- [Extract provided]
- - -

In terms of supporting the proper application of skepticism, while regulators have yet to establish a judgment framework, a number of firms have developed judgment processes, which can be very useful for helping to overcome inherent biases.
n addition, regulators are in an ideal position to share insights and provide guidance on the application of skepticism. What are best practices? When is it appropriate to move up or down in the continuum of skepticism? What are some of the “traps” individuals and audit teams might fall into?
Regulators also might provide similar guidance to audit committees, management and others involved in financial reporting to raise awareness and promote a culture of improvement in this important area. I am heartened to have heard PCAOB board members publicly calling for such analysis and guidance in this and other areas and I hope that we might indeed see it in 2013.
While I think that the PCAOB, the audit committee community, preparers and the public company auditing profession have demonstrated through their actions a commitment to enhancing audit quality over the past year, there is still more to be done. The CAQ is committed to continuing to lead efforts and collaborate with stakeholders on new initiatives.
In the audit committee arena, the CAQ and our governance partners are considering additional tools suitable for audit committees across the spectrum of public companies. We are meeting with our partners tomorrow to discuss additional tools and ways we can support audit committees.
One thing we all agree on is that audit committees need to communicate more effectively about how they are fulfilling their responsibilities, which will help to assure shareholders and raise the performance level of less effective audit committees.
Another matter that we are focusing efforts on is measuring audit quality. There have been a number of attempts to define audit quality in the past, though little consensus on its definition or measurement. In the end, different views suggest different metrics.
The CAQ’s work on defining and measuring audit quality is in the embryonic stage, but the goal is to develop measures that help to establish a definition of audit quality that incorporates the views of key capital markets stakeholders. We also hope to identify broad measures of audit quality and performance indicators with the hope of reaching consensus on common metrics to measure audit quality.
And we continue our anti-fraud effort, work on auditor reporting and disclosure framework, and other initiatives.

- - -

- [The records]
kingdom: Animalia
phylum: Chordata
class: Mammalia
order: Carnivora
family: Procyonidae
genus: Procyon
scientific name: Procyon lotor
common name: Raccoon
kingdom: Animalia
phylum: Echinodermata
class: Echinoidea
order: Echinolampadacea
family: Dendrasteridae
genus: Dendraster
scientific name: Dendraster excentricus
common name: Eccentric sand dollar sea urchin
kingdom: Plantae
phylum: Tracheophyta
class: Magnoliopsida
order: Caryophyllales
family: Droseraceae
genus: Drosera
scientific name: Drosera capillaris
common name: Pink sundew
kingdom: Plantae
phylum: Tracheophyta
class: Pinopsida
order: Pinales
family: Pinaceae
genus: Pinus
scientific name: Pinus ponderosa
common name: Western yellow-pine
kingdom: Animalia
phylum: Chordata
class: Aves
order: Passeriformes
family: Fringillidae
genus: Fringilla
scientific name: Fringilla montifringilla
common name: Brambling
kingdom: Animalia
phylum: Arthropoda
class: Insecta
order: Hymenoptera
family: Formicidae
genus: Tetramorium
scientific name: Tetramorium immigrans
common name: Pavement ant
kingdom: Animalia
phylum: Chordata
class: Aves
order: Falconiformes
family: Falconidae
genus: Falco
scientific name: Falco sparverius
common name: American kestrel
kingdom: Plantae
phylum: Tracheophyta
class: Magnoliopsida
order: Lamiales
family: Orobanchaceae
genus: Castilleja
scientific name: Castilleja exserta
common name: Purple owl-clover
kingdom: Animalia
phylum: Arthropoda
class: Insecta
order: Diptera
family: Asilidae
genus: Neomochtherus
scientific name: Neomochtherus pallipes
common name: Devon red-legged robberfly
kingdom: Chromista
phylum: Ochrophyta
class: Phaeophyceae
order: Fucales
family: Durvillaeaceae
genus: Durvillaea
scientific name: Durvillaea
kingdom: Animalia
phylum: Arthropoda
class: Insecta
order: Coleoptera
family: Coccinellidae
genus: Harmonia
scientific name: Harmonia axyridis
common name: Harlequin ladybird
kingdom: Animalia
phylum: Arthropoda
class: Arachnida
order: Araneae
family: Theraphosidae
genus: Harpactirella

- - -

- [Tasks]
a) In the audit quality excerpt, which groups have shown through their actions a commitment to enhancing audit quality over the past year?
b) Copy the rows from their first line through the line holding "scientific name: Drosera capillaris", with both of those lines included.

- [Task results]
a)
- the PCAOB
- the audit committee community
- preparers
- the public company auditing profession

b)
kingdom: Animalia
phylum: Chordata
class: Mammalia
order: Carnivora
family: Procyonidae
genus: Procyon
scientific name: Procyon lotor
common name: Raccoon
kingdom: Animalia
phylum: Echinodermata
class: Echinoidea
order: Echinolampadacea
family: Dendrasteridae
genus: Dendraster
scientific name: Dendraster excentricus
common name: Eccentric sand dollar sea urchin
kingdom: Plantae
phylum: Tracheophyta
class: Magnoliopsida
order: Caryophyllales
family: Droseraceae
genus: Drosera
scientific name: Drosera capillaris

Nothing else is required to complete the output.